Rien n’allait mieux aux allures d’esprit du cardinal que cette double opération mi-partie pécuniaire et mi-partie théologique ; aussi s’empressa-t-il de faire répondre : « Le roi a voulu lire lui-même d’un bout à l’autre la dépêche par laquelle vous rendez compte de la longue conversation que vous avez eue avec le neveu et dans laquelle vous avez épuisé la matière. Il a paru n’y être pas insensible et je ne désespère pas qu’à votre retour, vous ne le trouviez disposé à vous donner sa promesse par écrit. Au surplus, vous avez pris une précaution très nécessaire en lui disant que vous lui donneriez un démenti en forme s’il osait révéler ce que vous lui aviez confié. Je vais faire travailler à la consultation pour prouver la nullité des engagemens que quelques électeurs ont pris avec le feu empereur, et votre idée à cet égard me paraît d’autant meilleure que les principes sur cette matière sont faciles à établir et que la cour de Vienne n’oserait les contester. Quand cette consultation sera faite, Son Éminence examinera sous quelle forme on devra la présenter au public, l’avis des docteurs français ne pouvant être que suspect en pareille matière[1]. »

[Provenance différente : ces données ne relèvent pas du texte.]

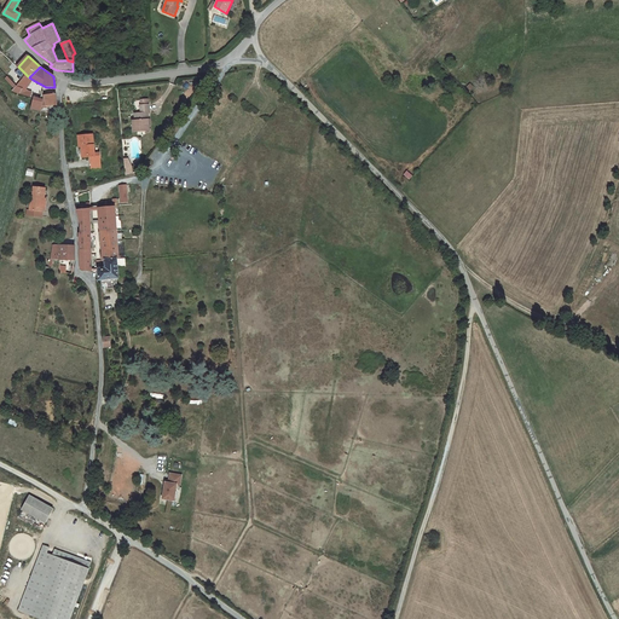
[(29,77),(27,75),(17,86),(13,92),(19,93),(29,97),(32,92),(24,90),(33,80),(29,77)]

De Mayence, Belle-Isle, ayant soin d’éviter Munich, de crainte de trahir trop ouvertement ses préférences, se rendit en droiture à Dresde. Là, enfin, quittant avec lui le territoire ecclésiastique, il semble que nous devrions en avoir fini avec ce mélange de religion apparente et de corruption frivole, avec ces intrigues de sacristie et d’antichambre qui ne répugnent à personne plus qu’à des lecteurs chrétiens de nos jours. Effectivement, le changement d’atmosphère eût été brusque si Auguste III, électeur de Saxe et roi de Pologne, eût ressemblé même de loin à son père Frédéric-Auguste, qui l’avait précédé dans cette double souveraineté. Celui-là, le rival parfois heureux de Charles XII, était (tous les lecteurs de Voltaire le savent) un aventurier de grande race qui ne se piquait pas plus de constance en religion que de fidélité en amour ou en politique. « Il était, dit le spirituel historien Lemontey, luthérien de naissance, catholique par ambition, et musulman par ses mœurs. »

  1. Amelot à Belle-Isle, 18 avril 1741. (Correspondance de l’ambassade à la diète. Ministère des affaires étrangères.)